-- Exercise goal --
Return every line from the records below with the string "CHANCHITO".

Content starts

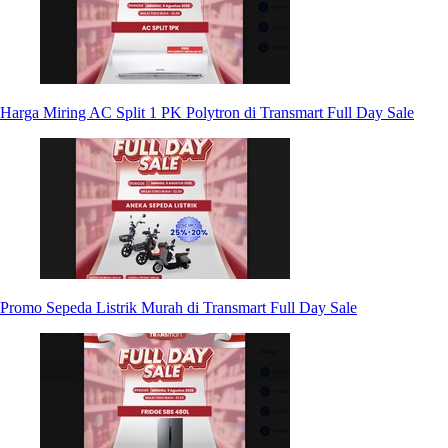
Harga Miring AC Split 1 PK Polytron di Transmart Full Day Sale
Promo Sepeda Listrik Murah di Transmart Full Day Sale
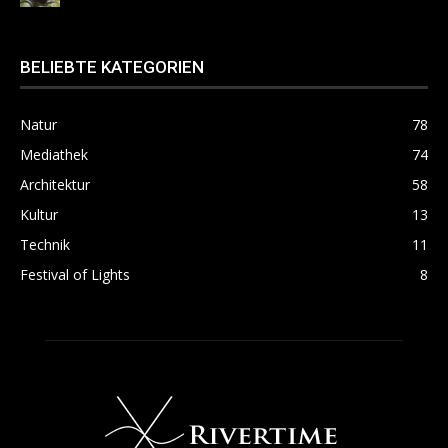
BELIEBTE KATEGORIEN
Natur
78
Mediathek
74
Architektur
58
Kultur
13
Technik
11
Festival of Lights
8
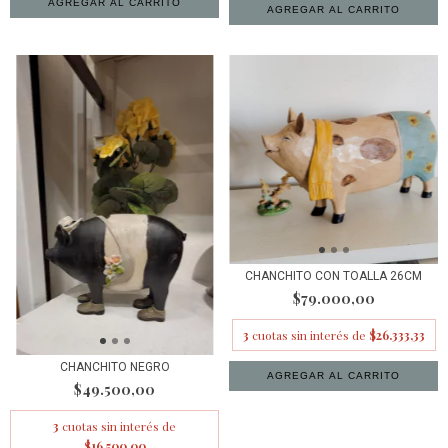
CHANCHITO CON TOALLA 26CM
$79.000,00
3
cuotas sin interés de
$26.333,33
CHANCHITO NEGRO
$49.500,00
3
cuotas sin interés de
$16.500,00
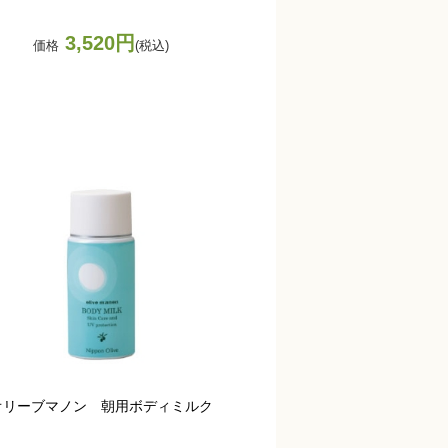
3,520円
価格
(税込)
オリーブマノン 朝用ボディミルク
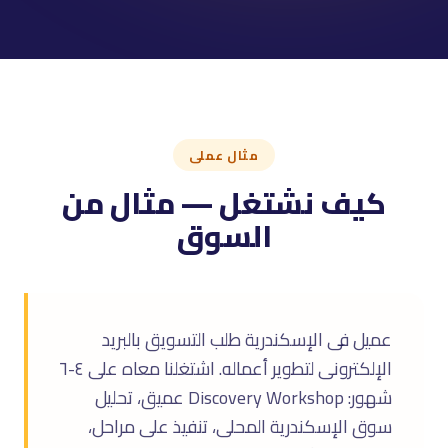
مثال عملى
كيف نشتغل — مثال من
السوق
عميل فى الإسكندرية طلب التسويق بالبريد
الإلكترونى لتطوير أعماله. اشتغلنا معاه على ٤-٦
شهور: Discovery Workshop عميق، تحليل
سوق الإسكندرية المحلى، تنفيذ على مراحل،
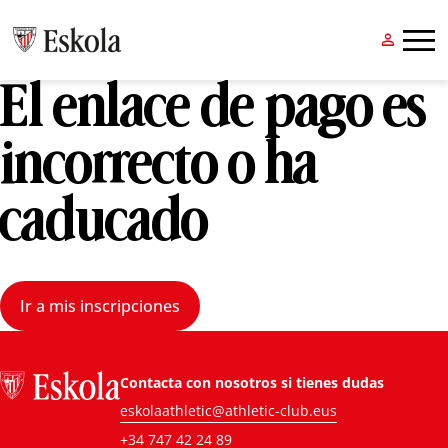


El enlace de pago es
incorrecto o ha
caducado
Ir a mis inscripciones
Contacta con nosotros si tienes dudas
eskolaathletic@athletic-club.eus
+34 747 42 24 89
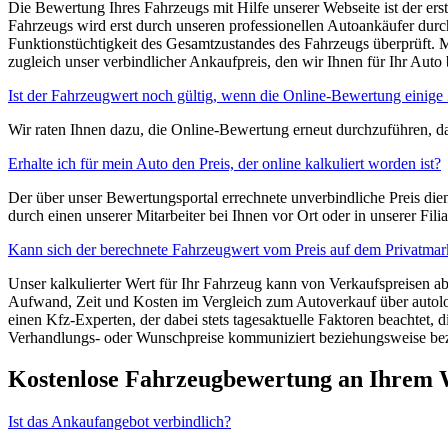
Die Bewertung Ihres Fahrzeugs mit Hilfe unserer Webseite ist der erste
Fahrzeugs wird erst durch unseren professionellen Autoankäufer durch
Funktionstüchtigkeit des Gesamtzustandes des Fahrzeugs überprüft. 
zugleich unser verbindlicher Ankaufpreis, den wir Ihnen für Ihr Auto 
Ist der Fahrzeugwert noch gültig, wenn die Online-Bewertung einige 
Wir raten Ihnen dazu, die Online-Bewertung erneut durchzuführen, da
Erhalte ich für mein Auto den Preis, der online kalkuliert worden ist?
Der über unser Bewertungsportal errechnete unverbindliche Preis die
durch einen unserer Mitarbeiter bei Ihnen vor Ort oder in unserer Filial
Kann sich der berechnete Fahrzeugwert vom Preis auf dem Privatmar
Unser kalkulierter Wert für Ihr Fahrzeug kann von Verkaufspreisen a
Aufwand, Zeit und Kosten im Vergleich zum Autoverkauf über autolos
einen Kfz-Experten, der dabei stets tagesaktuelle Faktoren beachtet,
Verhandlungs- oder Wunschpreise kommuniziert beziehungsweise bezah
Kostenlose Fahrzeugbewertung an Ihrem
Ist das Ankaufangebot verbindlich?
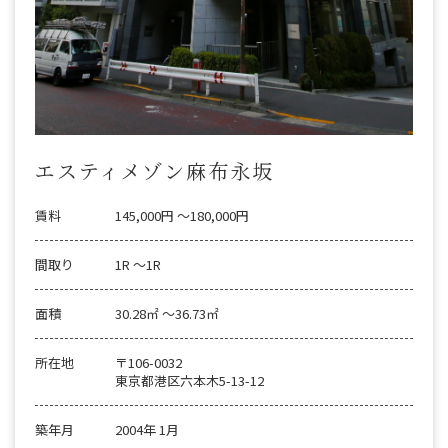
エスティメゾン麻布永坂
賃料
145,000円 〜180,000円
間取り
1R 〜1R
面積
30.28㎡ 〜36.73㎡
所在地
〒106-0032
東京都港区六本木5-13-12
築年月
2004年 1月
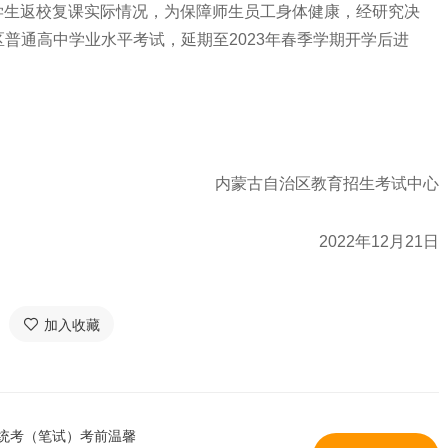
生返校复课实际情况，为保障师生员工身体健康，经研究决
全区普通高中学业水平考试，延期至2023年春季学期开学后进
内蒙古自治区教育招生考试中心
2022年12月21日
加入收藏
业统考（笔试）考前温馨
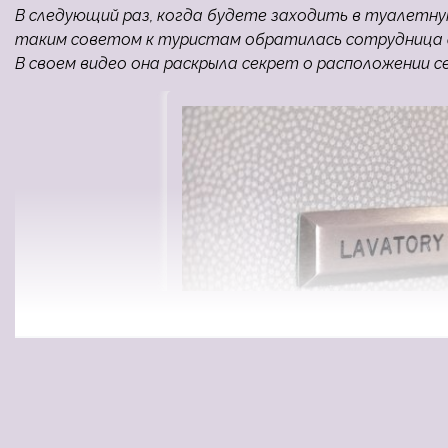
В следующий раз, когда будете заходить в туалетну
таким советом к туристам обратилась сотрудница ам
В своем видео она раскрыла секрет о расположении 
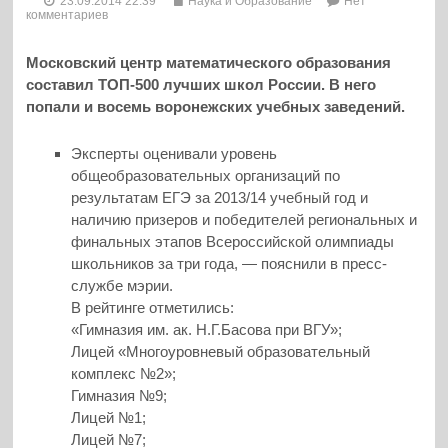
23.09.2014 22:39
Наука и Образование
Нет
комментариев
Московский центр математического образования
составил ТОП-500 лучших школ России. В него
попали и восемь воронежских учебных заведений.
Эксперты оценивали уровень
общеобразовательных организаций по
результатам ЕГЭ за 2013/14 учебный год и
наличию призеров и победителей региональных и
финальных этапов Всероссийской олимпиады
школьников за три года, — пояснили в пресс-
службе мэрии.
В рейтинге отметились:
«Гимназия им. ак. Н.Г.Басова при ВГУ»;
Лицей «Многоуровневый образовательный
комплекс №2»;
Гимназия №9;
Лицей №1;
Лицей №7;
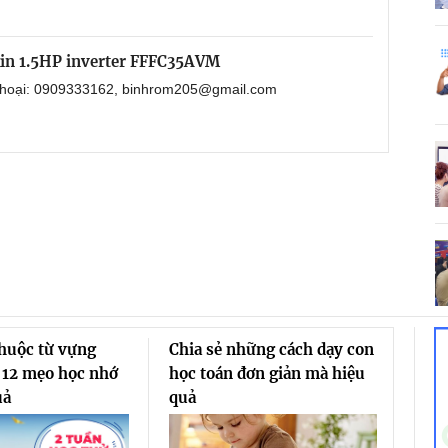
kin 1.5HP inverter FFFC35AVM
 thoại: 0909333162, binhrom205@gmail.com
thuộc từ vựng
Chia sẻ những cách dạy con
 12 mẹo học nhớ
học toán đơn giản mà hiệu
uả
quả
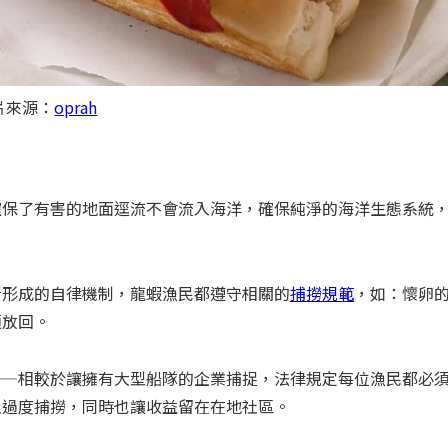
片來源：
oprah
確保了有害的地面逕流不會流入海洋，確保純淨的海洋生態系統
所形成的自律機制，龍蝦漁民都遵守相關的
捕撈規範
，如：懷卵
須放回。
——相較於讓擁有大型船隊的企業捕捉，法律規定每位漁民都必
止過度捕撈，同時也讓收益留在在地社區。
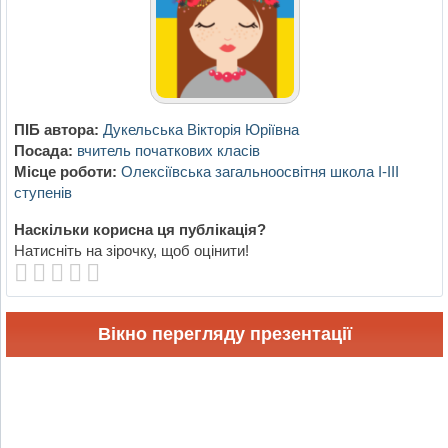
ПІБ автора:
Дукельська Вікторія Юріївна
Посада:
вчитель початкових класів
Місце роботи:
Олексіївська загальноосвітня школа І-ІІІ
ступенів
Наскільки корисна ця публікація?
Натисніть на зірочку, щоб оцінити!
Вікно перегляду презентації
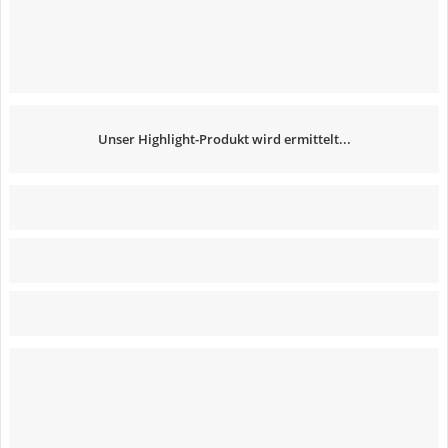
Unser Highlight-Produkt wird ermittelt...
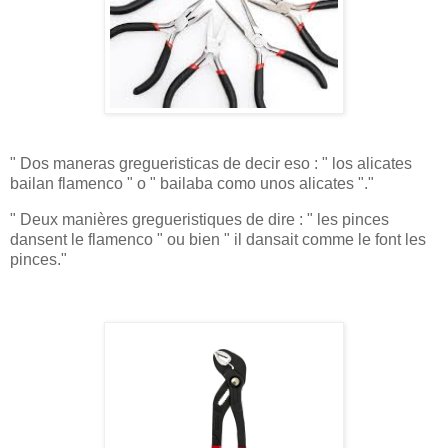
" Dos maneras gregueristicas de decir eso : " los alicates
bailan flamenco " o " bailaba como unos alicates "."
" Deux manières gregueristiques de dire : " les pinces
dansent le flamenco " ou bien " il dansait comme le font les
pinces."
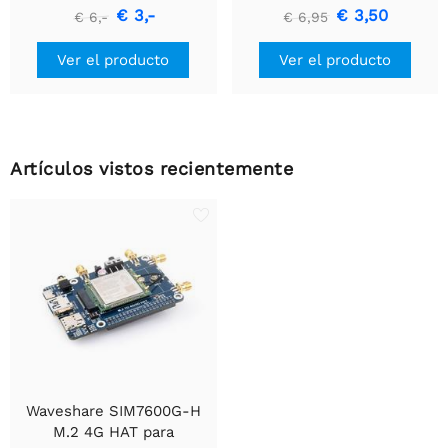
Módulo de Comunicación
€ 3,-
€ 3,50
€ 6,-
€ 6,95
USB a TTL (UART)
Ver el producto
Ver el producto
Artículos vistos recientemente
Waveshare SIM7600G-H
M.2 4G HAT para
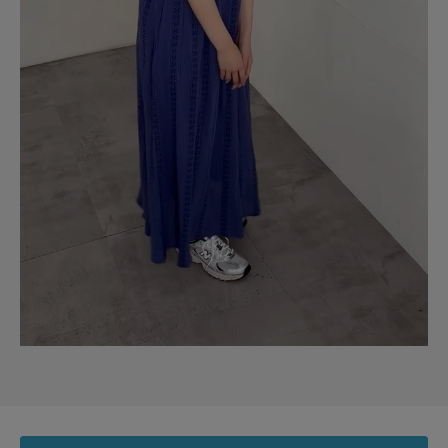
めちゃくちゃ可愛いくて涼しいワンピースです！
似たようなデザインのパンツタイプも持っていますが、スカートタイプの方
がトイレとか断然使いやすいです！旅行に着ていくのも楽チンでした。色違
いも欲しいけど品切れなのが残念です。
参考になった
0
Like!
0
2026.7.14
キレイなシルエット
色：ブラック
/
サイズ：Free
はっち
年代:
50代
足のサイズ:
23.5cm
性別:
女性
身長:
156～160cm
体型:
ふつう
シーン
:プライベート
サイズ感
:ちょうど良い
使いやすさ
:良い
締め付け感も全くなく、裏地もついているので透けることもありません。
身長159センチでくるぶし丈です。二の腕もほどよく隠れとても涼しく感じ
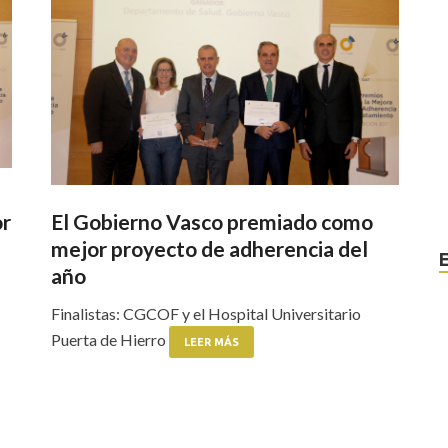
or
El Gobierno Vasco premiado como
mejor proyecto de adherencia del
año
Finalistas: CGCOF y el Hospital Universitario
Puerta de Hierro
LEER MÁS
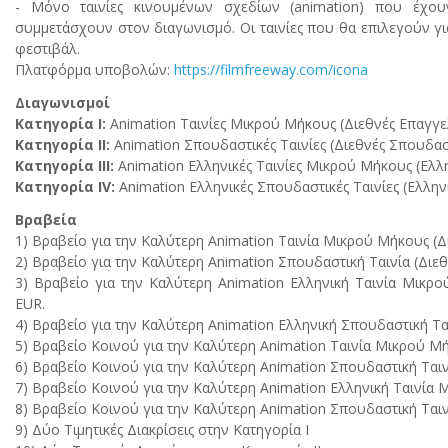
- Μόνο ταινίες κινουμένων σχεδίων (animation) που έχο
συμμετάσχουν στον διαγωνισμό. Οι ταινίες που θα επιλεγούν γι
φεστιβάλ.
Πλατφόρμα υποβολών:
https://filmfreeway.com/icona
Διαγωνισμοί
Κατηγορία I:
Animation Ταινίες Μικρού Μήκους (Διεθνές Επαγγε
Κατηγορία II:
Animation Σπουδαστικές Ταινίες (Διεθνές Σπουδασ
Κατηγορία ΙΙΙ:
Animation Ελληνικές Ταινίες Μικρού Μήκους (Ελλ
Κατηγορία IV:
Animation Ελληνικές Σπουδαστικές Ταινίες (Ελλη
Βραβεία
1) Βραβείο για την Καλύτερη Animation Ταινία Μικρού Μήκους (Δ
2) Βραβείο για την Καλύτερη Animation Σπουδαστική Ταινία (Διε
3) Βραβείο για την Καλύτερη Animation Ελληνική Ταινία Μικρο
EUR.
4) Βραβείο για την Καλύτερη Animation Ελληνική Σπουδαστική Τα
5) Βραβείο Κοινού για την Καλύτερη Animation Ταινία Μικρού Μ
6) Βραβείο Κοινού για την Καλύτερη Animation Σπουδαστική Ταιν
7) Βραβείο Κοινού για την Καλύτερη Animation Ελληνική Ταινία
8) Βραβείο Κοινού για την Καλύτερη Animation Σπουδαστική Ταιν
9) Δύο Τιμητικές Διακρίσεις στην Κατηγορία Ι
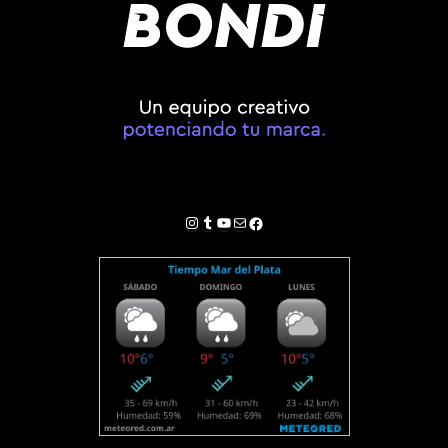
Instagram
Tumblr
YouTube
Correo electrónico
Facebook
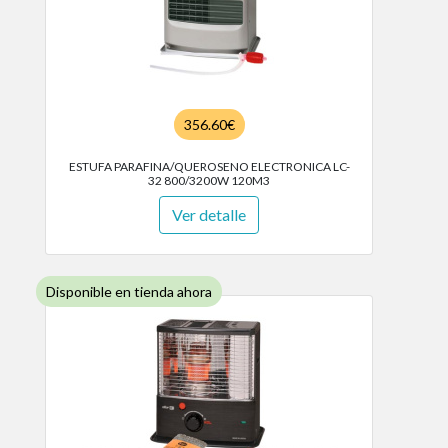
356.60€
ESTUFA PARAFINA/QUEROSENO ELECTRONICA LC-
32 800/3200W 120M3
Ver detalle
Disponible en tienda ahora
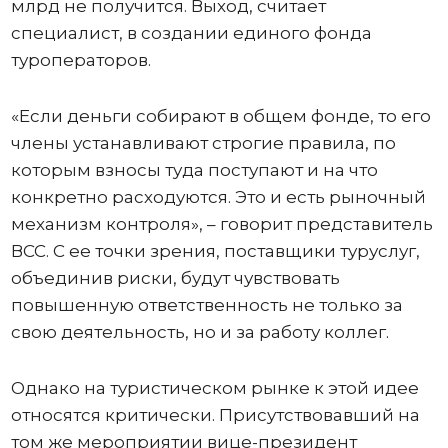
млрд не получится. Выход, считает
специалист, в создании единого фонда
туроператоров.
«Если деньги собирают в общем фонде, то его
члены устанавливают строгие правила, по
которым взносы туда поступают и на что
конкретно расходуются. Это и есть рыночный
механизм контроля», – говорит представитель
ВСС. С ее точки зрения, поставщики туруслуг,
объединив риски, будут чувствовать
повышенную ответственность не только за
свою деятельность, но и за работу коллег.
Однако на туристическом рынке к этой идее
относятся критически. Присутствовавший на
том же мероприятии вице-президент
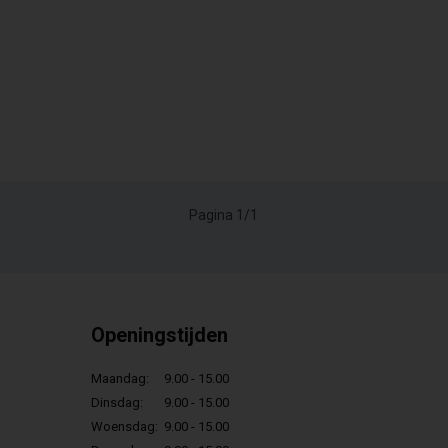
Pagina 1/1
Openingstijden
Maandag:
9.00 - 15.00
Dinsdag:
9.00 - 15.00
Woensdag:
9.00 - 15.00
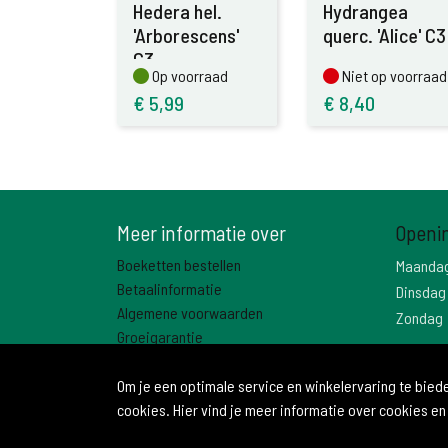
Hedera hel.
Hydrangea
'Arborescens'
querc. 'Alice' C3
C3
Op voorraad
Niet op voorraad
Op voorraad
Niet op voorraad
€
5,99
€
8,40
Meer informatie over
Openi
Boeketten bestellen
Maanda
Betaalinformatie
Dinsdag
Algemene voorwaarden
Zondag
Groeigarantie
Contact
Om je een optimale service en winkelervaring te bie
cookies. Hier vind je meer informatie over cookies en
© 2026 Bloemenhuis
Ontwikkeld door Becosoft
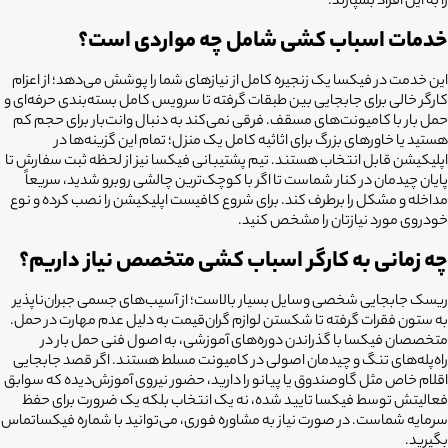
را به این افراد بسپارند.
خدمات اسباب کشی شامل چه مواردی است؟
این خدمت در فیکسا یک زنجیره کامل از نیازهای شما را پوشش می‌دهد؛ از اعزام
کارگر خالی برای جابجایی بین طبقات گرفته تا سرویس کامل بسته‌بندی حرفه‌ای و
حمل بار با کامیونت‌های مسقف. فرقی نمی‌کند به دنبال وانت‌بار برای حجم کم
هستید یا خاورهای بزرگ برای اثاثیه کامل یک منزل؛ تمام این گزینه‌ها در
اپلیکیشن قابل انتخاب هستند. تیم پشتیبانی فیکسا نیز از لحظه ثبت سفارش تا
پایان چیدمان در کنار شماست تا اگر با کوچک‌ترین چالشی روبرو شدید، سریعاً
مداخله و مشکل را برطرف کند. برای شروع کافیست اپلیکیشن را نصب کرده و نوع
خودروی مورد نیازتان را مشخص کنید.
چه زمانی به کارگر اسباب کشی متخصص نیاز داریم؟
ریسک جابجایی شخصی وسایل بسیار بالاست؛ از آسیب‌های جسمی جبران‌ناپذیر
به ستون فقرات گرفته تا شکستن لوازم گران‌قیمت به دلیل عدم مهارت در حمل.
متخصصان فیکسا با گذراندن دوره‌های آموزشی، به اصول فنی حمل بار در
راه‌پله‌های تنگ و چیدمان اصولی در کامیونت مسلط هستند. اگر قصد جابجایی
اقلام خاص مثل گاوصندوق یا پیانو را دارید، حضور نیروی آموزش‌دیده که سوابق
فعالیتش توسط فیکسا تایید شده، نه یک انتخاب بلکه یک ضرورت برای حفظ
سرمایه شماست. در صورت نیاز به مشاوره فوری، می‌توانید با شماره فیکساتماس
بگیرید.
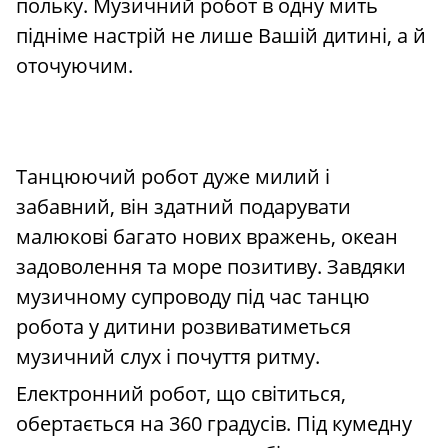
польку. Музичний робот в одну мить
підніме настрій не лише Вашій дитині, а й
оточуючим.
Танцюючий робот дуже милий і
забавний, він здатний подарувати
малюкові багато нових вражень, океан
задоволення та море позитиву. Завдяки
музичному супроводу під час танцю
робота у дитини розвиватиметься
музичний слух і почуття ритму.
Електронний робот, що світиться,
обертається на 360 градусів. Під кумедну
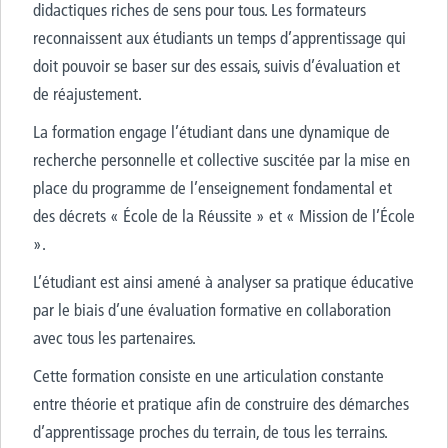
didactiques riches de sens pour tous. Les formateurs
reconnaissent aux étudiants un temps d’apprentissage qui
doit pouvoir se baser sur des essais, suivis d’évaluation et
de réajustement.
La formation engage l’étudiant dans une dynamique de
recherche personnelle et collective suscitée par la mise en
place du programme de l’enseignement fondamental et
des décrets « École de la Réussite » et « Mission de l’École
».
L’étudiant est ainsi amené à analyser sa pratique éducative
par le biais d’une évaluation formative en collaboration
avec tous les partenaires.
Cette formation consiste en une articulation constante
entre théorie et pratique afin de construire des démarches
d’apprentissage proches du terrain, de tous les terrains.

Content ends

-- Result --
CHANCHITO CON TOALLA 26CM
CHANCHITO NEGRO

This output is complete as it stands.